■ Data for processing ■
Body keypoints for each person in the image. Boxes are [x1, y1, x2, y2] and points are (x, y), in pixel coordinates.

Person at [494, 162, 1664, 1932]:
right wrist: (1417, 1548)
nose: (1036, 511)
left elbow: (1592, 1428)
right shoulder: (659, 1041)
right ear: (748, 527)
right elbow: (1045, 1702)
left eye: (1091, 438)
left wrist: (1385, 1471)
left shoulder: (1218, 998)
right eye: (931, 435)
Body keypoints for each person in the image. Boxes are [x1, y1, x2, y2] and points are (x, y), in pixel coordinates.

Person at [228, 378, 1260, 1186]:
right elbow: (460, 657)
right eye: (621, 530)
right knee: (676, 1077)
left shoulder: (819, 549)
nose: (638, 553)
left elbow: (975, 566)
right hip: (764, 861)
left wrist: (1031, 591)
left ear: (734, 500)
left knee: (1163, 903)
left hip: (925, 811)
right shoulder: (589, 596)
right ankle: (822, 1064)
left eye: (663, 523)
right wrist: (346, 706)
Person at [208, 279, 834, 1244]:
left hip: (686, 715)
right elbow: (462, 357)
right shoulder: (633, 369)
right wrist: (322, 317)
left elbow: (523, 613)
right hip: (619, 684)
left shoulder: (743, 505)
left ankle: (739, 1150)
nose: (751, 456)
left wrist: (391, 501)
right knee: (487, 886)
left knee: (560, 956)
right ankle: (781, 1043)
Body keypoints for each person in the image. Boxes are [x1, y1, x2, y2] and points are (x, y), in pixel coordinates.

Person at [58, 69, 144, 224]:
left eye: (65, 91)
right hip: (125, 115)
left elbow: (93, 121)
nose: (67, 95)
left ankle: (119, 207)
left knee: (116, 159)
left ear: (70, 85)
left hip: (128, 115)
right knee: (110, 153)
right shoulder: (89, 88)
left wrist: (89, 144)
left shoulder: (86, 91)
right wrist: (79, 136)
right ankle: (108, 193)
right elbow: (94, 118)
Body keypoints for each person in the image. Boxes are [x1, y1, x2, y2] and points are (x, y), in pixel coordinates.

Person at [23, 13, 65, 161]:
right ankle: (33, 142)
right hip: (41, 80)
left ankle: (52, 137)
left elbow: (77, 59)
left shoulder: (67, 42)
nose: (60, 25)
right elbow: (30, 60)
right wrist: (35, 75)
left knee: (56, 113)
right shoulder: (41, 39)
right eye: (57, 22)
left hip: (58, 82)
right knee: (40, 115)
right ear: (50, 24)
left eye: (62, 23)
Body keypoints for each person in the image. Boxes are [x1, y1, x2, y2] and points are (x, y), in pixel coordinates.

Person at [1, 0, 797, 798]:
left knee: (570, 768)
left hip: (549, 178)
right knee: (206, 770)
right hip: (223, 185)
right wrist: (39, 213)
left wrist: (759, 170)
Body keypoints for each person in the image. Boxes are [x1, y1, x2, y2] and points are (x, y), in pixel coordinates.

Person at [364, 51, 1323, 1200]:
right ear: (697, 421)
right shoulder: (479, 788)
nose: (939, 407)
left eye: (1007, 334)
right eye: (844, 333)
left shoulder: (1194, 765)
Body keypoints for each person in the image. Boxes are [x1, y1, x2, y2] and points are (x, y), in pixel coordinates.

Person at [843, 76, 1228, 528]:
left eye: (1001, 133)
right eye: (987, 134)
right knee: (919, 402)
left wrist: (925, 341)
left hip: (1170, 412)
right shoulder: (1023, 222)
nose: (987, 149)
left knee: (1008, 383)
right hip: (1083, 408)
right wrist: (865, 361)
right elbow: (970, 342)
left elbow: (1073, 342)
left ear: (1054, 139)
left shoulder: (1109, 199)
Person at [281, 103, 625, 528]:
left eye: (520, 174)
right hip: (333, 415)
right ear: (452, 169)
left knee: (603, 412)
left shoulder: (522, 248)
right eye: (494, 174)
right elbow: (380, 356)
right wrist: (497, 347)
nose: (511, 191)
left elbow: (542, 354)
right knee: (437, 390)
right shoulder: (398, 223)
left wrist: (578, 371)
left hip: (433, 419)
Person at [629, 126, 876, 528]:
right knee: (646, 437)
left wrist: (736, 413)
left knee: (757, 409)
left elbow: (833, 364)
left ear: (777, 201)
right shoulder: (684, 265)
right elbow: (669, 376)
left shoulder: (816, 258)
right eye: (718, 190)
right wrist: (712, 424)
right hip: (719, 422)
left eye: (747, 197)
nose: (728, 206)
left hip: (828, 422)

■ What the task asks ■
Transcribe all the data word for word, as it appears above.

■ Exercise output ■
Body keypoints for each person in the image. Boxes are [x1, y1, x2, y2] and points are (x, y), in pixel coordinates.

Person at [494, 162, 1664, 1932]:
right wrist: (1417, 1548)
nose: (1036, 511)
left elbow: (1592, 1428)
right shoulder: (659, 1041)
right ear: (748, 527)
right elbow: (1045, 1702)
left eye: (1091, 438)
left wrist: (1385, 1471)
left shoulder: (1218, 998)
right eye: (931, 435)
Body keypoints for each person in the image. Boxes are [x1, y1, x2, y2] and points are (x, y), in pixel coordinates.

Person at [228, 378, 1260, 1186]:
right elbow: (460, 657)
right eye: (621, 530)
right knee: (676, 1077)
left shoulder: (819, 549)
nose: (638, 553)
left elbow: (975, 566)
right hip: (764, 861)
left wrist: (1031, 591)
left ear: (734, 500)
left knee: (1163, 903)
left hip: (925, 811)
right shoulder: (589, 596)
right ankle: (822, 1064)
left eye: (663, 523)
right wrist: (346, 706)
Person at [208, 279, 834, 1244]:
left hip: (686, 715)
right elbow: (462, 357)
right shoulder: (633, 369)
right wrist: (322, 317)
left elbow: (523, 613)
right hip: (619, 684)
left shoulder: (743, 505)
left ankle: (739, 1150)
nose: (751, 456)
left wrist: (391, 501)
right knee: (487, 886)
left knee: (560, 956)
right ankle: (781, 1043)
Body keypoints for each person in the image. Boxes are [x1, y1, x2, y2] and points are (x, y), in pixel coordinates.

Person at [58, 69, 144, 224]:
left eye: (65, 91)
right hip: (125, 115)
left elbow: (93, 121)
nose: (67, 95)
left ankle: (119, 207)
left knee: (116, 159)
left ear: (70, 85)
left hip: (128, 115)
right knee: (110, 153)
right shoulder: (89, 88)
left wrist: (89, 144)
left shoulder: (86, 91)
right wrist: (79, 136)
right ankle: (108, 193)
right elbow: (94, 118)
Body keypoints for each person in the image. Boxes are [x1, y1, x2, y2] and points are (x, y), in pixel coordinates.

Person at [23, 13, 65, 161]:
right ankle: (33, 142)
right hip: (41, 80)
left ankle: (52, 137)
left elbow: (77, 59)
left shoulder: (67, 42)
nose: (60, 25)
right elbow: (30, 60)
right wrist: (35, 75)
left knee: (56, 113)
right shoulder: (41, 39)
right eye: (57, 22)
left hip: (58, 82)
right knee: (40, 115)
right ear: (50, 24)
left eye: (62, 23)
Body keypoints for each person in the image. Boxes are [x1, y1, x2, y2] and points are (x, y), in pixel coordinates.

Person at [1, 0, 797, 798]:
left knee: (570, 768)
left hip: (549, 178)
right knee: (206, 770)
right hip: (223, 185)
right wrist: (39, 213)
left wrist: (759, 170)
Body keypoints for each person in the image. Boxes are [x1, y1, x2, y2] and points are (x, y), in pixel coordinates.

Person at [364, 51, 1323, 1200]:
right ear: (697, 421)
right shoulder: (479, 788)
nose: (939, 407)
left eye: (1007, 334)
right eye: (844, 333)
left shoulder: (1194, 765)
Body keypoints for each person in the image. Boxes are [x1, y1, x2, y2] and points are (x, y), in pixel coordinates.

Person at [843, 76, 1228, 528]:
left eye: (1001, 133)
right eye: (987, 134)
right knee: (919, 402)
left wrist: (925, 341)
left hip: (1170, 412)
right shoulder: (1023, 222)
nose: (987, 149)
left knee: (1008, 383)
right hip: (1083, 408)
right wrist: (865, 361)
right elbow: (970, 342)
left elbow: (1073, 342)
left ear: (1054, 139)
left shoulder: (1109, 199)
Person at [281, 103, 625, 528]:
left eye: (520, 174)
right hip: (333, 415)
right ear: (452, 169)
left knee: (603, 412)
left shoulder: (522, 248)
right eye: (494, 174)
right elbow: (380, 356)
right wrist: (497, 347)
nose: (511, 191)
left elbow: (542, 354)
right knee: (437, 390)
right shoulder: (398, 223)
left wrist: (578, 371)
left hip: (433, 419)
Person at [629, 126, 876, 528]:
right knee: (646, 437)
left wrist: (736, 413)
left knee: (757, 409)
left elbow: (833, 364)
left ear: (777, 201)
right shoulder: (684, 265)
right elbow: (669, 376)
left shoulder: (816, 258)
right eye: (718, 190)
right wrist: (712, 424)
right hip: (719, 422)
left eye: (747, 197)
nose: (728, 206)
left hip: (828, 422)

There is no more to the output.